More than two dozen rail crossings across the City of Abbotsford will receive upgrades over the coming years, and eight in the city’s urban core will see improvements to allow trains to stop whistling on every approach.

Last Monday, council approved staff’s plan to apply to the federal government for funding and commit to upgrading 27 different crossings over the next three years.

New rules require rail companies and local jurisdictions to ensure crossings across the country meet federal standards by November 2021. A report for the city has found that fewer than half of the 52 crossings in the city meet federal standards.

Upgrading the crossings is expected to cost the city $1.1 million, although federal funding for up to 80 per cent of the cost is available. Another 14 crossings must be upgraded by the rail companies at no cost to the city.
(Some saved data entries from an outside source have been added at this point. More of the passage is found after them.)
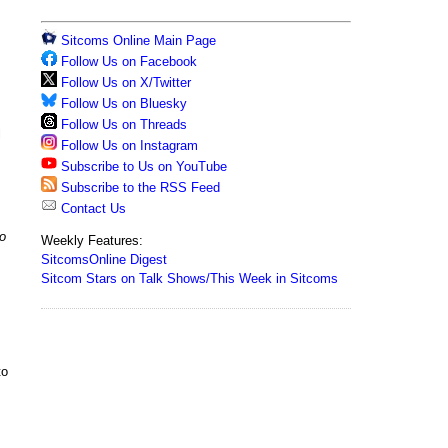
Sitcoms Online Main Page
Follow Us on Facebook
Follow Us on X/Twitter
Follow Us on Bluesky
Follow Us on Threads
l
Follow Us on Instagram
Subscribe to Us on YouTube
Subscribe to the RSS Feed
Contact Us
o
Weekly Features:
SitcomsOnline Digest
Sitcom Stars on Talk Shows/This Week in Sitcoms
to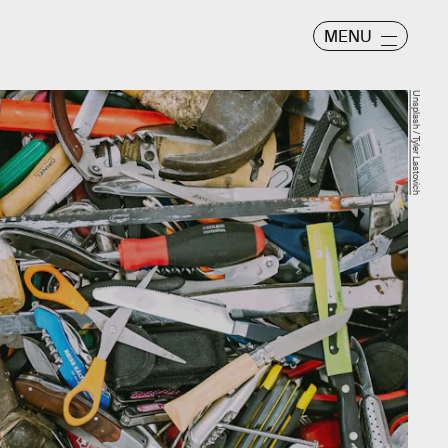
MENU
Unsplash / Tyler Lastovich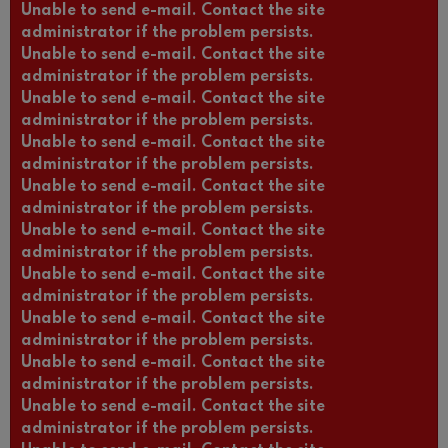
Unable to send e-mail. Contact the site
administrator if the problem persists.
Unable to send e-mail. Contact the site
administrator if the problem persists.
Unable to send e-mail. Contact the site
administrator if the problem persists.
Unable to send e-mail. Contact the site
administrator if the problem persists.
Unable to send e-mail. Contact the site
administrator if the problem persists.
Unable to send e-mail. Contact the site
administrator if the problem persists.
Unable to send e-mail. Contact the site
administrator if the problem persists.
Unable to send e-mail. Contact the site
administrator if the problem persists.
Unable to send e-mail. Contact the site
administrator if the problem persists.
Unable to send e-mail. Contact the site
administrator if the problem persists.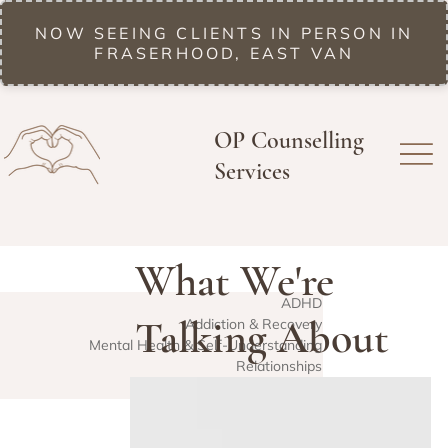
NOW SEEING CLIENTS IN PERSON IN
FRASERHOOD, EAST VAN
OP Counselling
Services
What We're
ADHD
Talking About
Addiction & Recovery
Mental Health & Self-Understanding
Relationships
Lately
Trauma & EMDR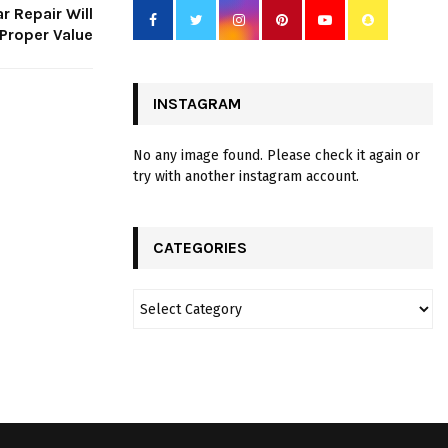
r Repair Will
Proper Value
INSTAGRAM
No any image found. Please check it again or
try with another instagram account.
CATEGORIES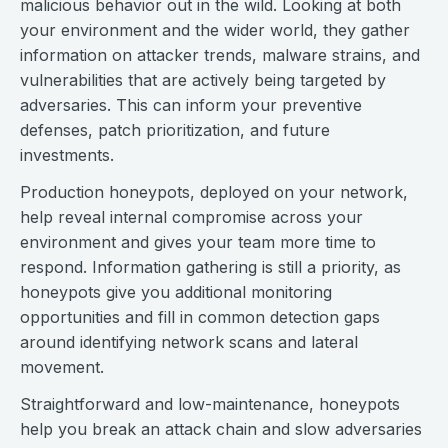
malicious behavior out in the wild. Looking at both
your environment and the wider world, they gather
information on attacker trends, malware strains, and
vulnerabilities that are actively being targeted by
adversaries. This can inform your preventive
defenses, patch prioritization, and future
investments.
Production honeypots, deployed on your network,
help reveal internal compromise across your
environment and gives your team more time to
respond. Information gathering is still a priority, as
honeypots give you additional monitoring
opportunities and fill in common detection gaps
around identifying network scans and lateral
movement.
Straightforward and low-maintenance, honeypots
help you break an attack chain and slow adversaries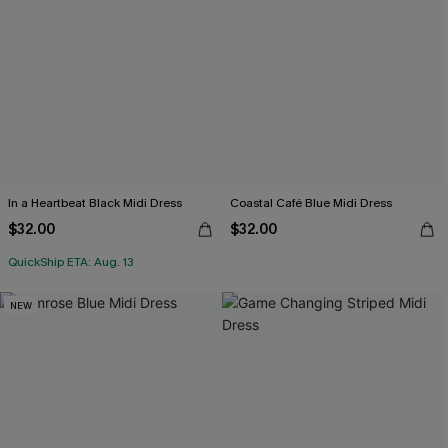
In a Heartbeat Black Midi Dress
Coastal Café Blue Midi Dress
$32.00
$32.00
QuickShip ETA: Aug. 13
NEW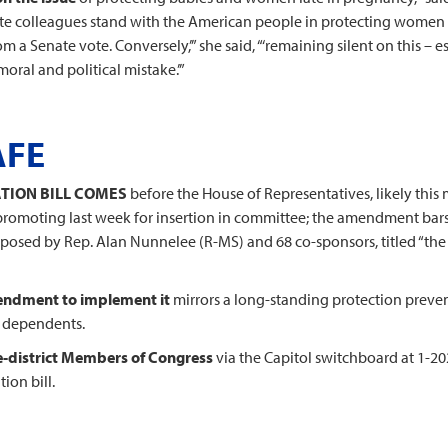
Senate colleagues stand with the American people in protecting women
m a Senate vote. Conversely,’” she said, “‘remaining silent on this – 
oral and political mistake.’”
AFE
TION BILL COMES
before the House of Representatives, likely this m
promoting last week for insertion in committee; the amendment bars
proposed by Rep. Alan Nunnelee (R-MS) and 68 co-sponsors, titled “th
mendment to implement it
mirrors a long-standing protection preven
r dependents.
e-district Members of Congress
via the Capitol switchboard at 1-2
ion bill.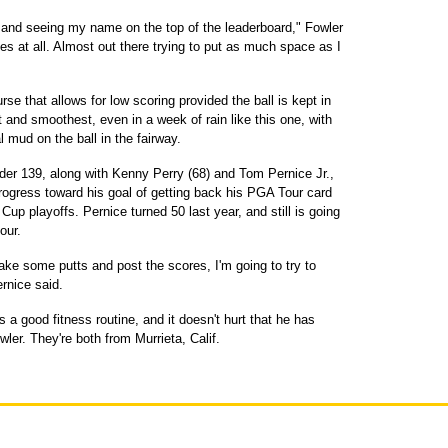
out and seeing my name on the top of the leaderboard," Fowler
es at all. Almost out there trying to put as much space as I
se that allows for low scoring provided the ball is kept in
and smoothest, even in a week of rain like this one, with
mud on the ball in the fairway.
der 139, along with Kenny Perry (68) and Tom Pernice Jr.,
rogress toward his goal of getting back his PGA Tour card
up playoffs. Pernice turned 50 last year, and still is going
our.
ake some putts and post the scores, I'm going to try to
rnice said.
 a good fitness routine, and it doesn't hurt that he has
er. They're both from Murrieta, Calif.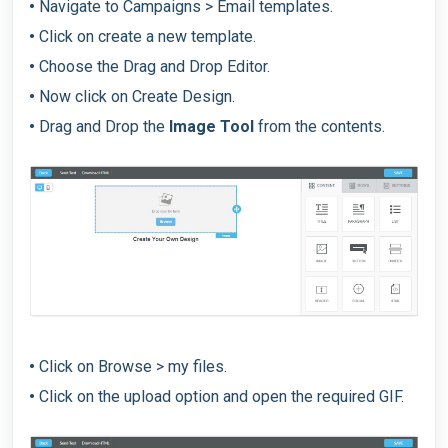
•
Navigate to Campaigns > Email templates.
•
Click on create a new template.
•
Choose the Drag and Drop Editor.
•
Now click on Create Design.
•
Drag and Drop the
Image Tool
from the contents.
•
Click on Browse > my files.
•
Click on the upload option and open the required GIF.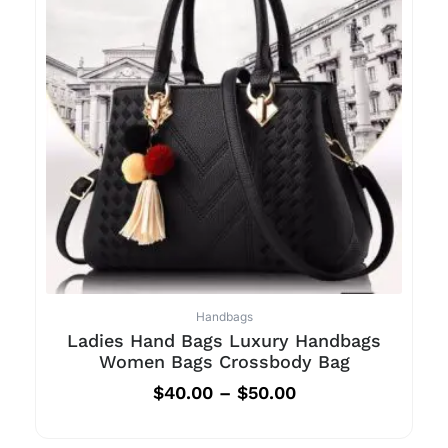
Handbags
Ladies Hand Bags Luxury Handbags
Women Bags Crossbody Bag
$
40.00
–
$
50.00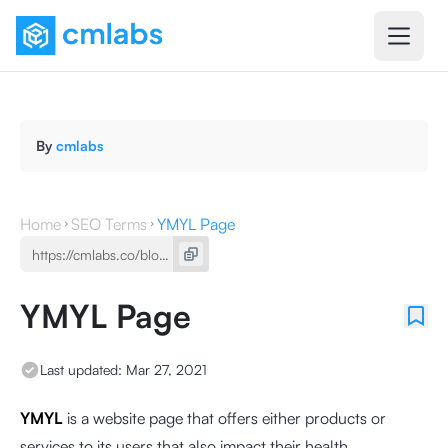
By
cmlabs
Home
SEO Terms
YMYL Page
YMYL Page
Last updated:
Mar 27, 2021
YMYL
is a website page that offers either products or
services to its users that also impact their health,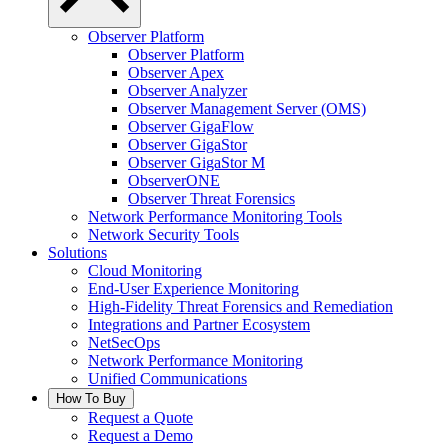
Observer Platform
Observer Platform
Observer Apex
Observer Analyzer
Observer Management Server (OMS)
Observer GigaFlow
Observer GigaStor
Observer GigaStor M
ObserverONE
Observer Threat Forensics
Network Performance Monitoring Tools
Network Security Tools
Solutions
Cloud Monitoring
End-User Experience Monitoring
High-Fidelity Threat Forensics and Remediation
Integrations and Partner Ecosystem
NetSecOps
Network Performance Monitoring
Unified Communications
How To Buy
Request a Quote
Request a Demo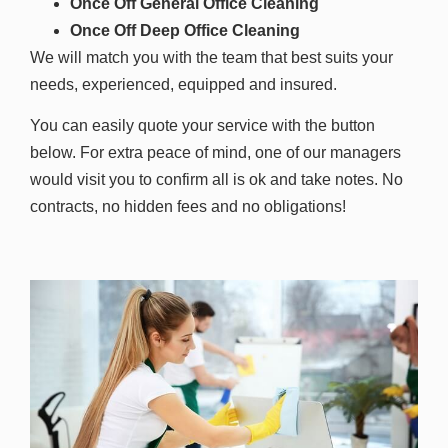
Once Off General Office Cleaning
Once Off Deep Office Cleaning
We will match you with the team that best suits your
needs, experienced, equipped and insured.
You can easily quote your service with the button
below. For extra peace of mind, one of our managers
would visit you to confirm all is ok and take notes. No
contracts, no hidden fees and no obligations!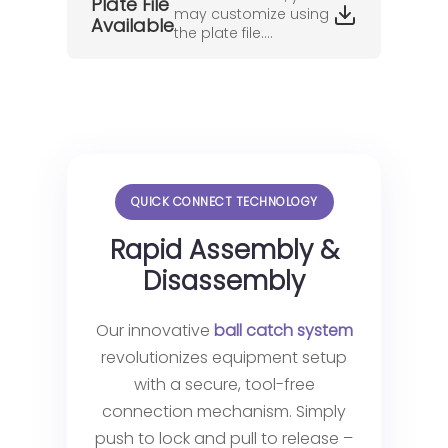
Plate File
may customize using
Available
the plate file....
QUICK CONNECT TECHNOLOGY
Rapid Assembly &
Disassembly
Our innovative
ball catch system
revolutionizes equipment setup
with a secure, tool-free
connection mechanism. Simply
push to lock and pull to release –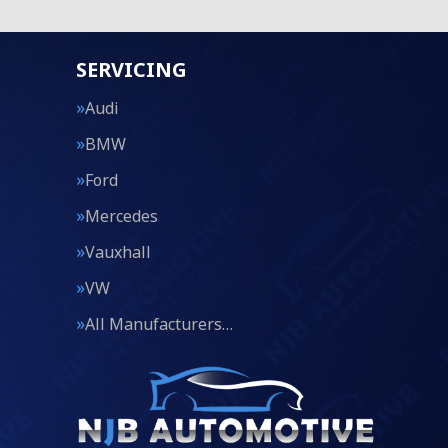
SERVICING
Audi
BMW
Ford
Mercedes
Vauxhall
VW
All Manufacturers…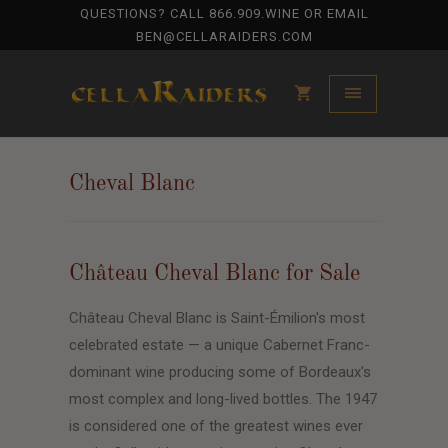
QUESTIONS? CALL
866.909.WINE
OR EMAIL
BEN@CELLARAIDERS.COM
Cheval Blanc
Château Cheval Blanc for Sale
Château Cheval Blanc is Saint-Émilion's most
celebrated estate — a unique Cabernet Franc-
dominant wine producing some of Bordeaux's
most complex and long-lived bottles. The 1947
is considered one of the greatest wines ever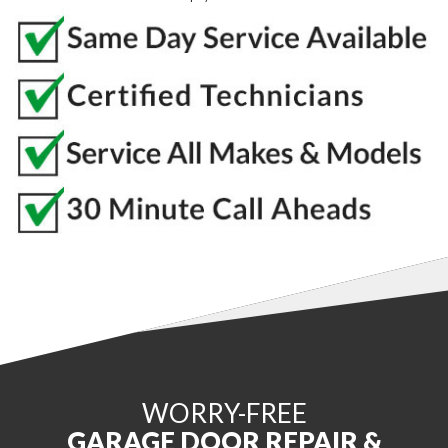
WORRY-FREE
GARAGE DOOR REPAIR &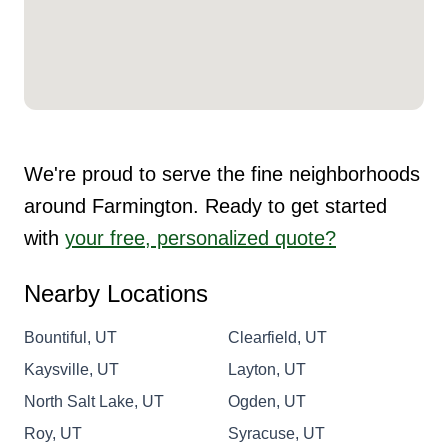
We're proud to serve the fine neighborhoods
around Farmington. Ready to get started
with
your free, personalized quote?
Nearby Locations
Bountiful, UT
Clearfield, UT
Kaysville, UT
Layton, UT
North Salt Lake, UT
Ogden, UT
Roy, UT
Syracuse, UT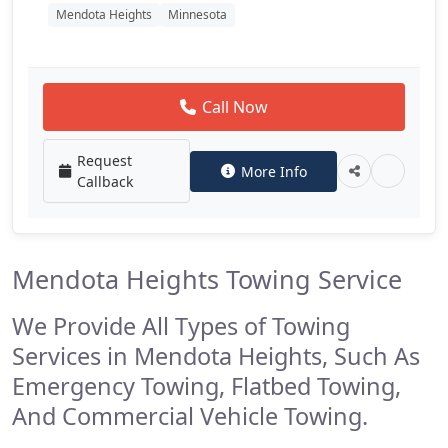
Mendota Heights
Minnesota
Call Now
Request
More Info
Callback
Mendota Heights Towing Service
We Provide All Types of Towing
Services in Mendota Heights, Such As
Emergency Towing, Flatbed Towing,
And Commercial Vehicle Towing.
Further upgrades to eight crossings that will allow trains to pass without being required to sound their whistles every time is expected to cost an additional $1.8 million.

The move would ensure all crossings through the city’s urban development area meet whistle cessation standards. Rail companies will themselves pay to improve four more crossings to whistle cessation standards in 2019.

Improving 21 other crossings in rural areas would cost the city at least another $5.5 million and is not recommended.

A staff report recommends the improvements “to further improve safety and quality of life” in the urban areas. Those upgrades – which would include flashing lights, bells and, possibly, gates – would not be eligible for funding.

The improvements wouldn’t completely silence trains, however, as they still retain the right to whistle at crossings when needed.

“This will go a long way to reducing some of the air horns we hear from the trains in the middle of the night,” Mayor Henry Braun said.

Of the eight crossings requiring improvement, seven are along the SRY line that runs from the border north through the city’s core then, from Clayburn road, west toward Langley. They are at crossings on: Valley Road; Industrial Avenue; Enterprise Avenue; Turner Street; Morey Avenue; 4th Avenue; 2nd Avenue. The other is the CPR crossing at Valley Road.